Several people have kindly emailed me recently, asking how they can find Steerforth Books. The answer is, I'm afraid,with great difficulty. At the moment I operate almost by stealth, selling books in the dark corners of the internet, like a 1940s black marketeer (but all above board, I hasten to add).
As for the actual home of Steerforth Books, it's a small dot in the middle of this photograph:
I'm tempted to do a sort of 'spot-the-ball' competition, but I'm not quite sure where I am. Wherever it is, it's too far from my house, but at least the journey takes me through some beautiful countryside.
Yesterday, on the way home, I turned off down a small lane and ended up here:
The atmospheric mist is actually a bonfire - just out of the picture a man, who looked as if he'd escaped from the 14th century, was burning leaves. I smiled at him. He snarled back.
Driving through Sussex, you can travel through time as well as space. The main roads inhabit a world of wi-fi, retail parks and smoothies, but take a B road and you suddenly find yourself among the ghosts of other Englands: medieval, Georgian, Victorian and early 20th century, where woodsmoke rises from the chimneys of solitary cottages and death watch beetles rattle in ancient beams (I originally wrote 'death watch beatles', which would be a good name for a geriatric tribute act).

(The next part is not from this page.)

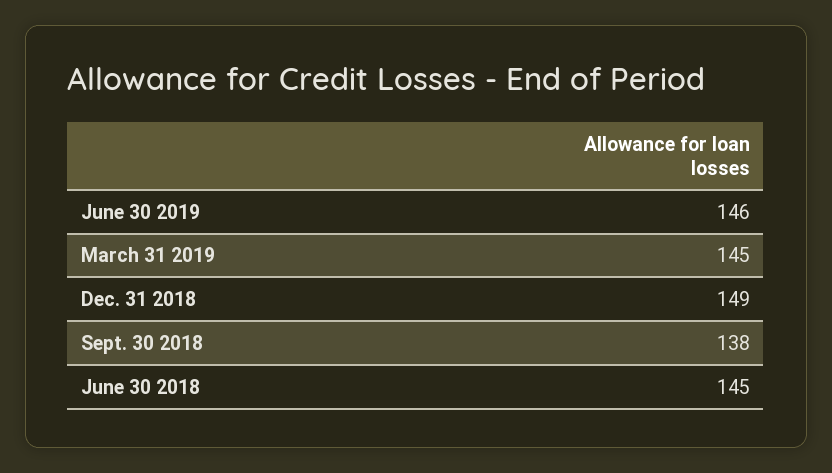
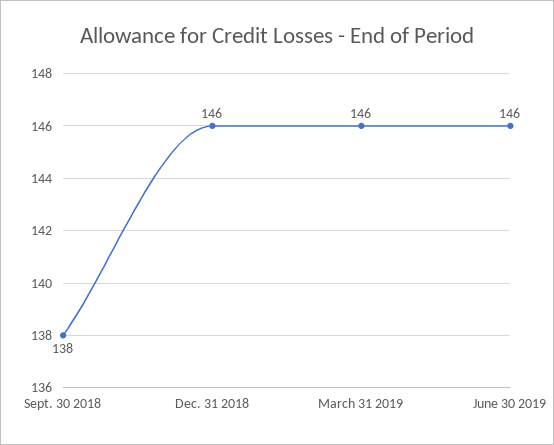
March 31 2019: 145 -> 146
Dec. 31 2018: 149 -> 146
June 30 2018: 145 -> none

Sometimes I dream of being in one of those lonely buildings, with a fruit and vegetable garden, some chickens and a shed for my books. However, I would miss being in a town, particularly Lewes. I love the feeling of being connected, looking out at the roofs of my neighbours' houses at twilight and listening to the footsteps of people coming home from work.
But to return to Steerforth Books, I feel quietly optimistic about the business. The sales are growing steadily every week and, by Easter, I think I'll have reached a level where the profits provide a reasonable income.
In the meantime, Mrs Steerforth and I have adopted austerity measures. Trips to Waitrose are out and I have made a solemn promise not to do any internet shopping under the influence of alcohol (although I don't regret buying the meteorite).
On the subject of alcohol, we have both decided to cut out drinking during the week. Sharing a bottle of wine in the evening had become a habit. It felt like a reward for the challenges we had faced during the day. But, aside from the health risks, when I worked out how much we were spending I realised that it would pay for a holiday.
Mrs Steerforth was particularly keen to cut down on wine after disgracing herself at a party on New Year's Eve, when she became more drunk than I have ever seen her.
Ironically, only hours earlier, she had published an article about the secrets of avoiding a hangover on New Year's Day.
Quite how Mrs Steerforth failed to follow her own advice is a mystery, but she was one of many people who have fallen victim to our neighbours' generosity with alcohol. She has no memory of jumping up and down to 'Born Slippy' or trying to read a bedtime story to our sons at 12.30am before sliding down the stairs.
But the true moment of horror came the following morning, when my wife couldn't find the underwear she'd been wearing the night before. The expression on her face when I suggested it might be next door was priceless (as was the look of relief when I later told her that it was actually in our bathroom).
Since then, Mrs Steerforth has been drinking elderflower juice by the gallon, determined to atone for her transgression.
2012 is going to be a year of sobriety and hard work. The next few months are going to be particularly exhausting for me, but it will hopefully all be worthwhile in the end. On the plus side, I should soon have a new range of book covers and ephemera to share - this blog hasn't been the same without them.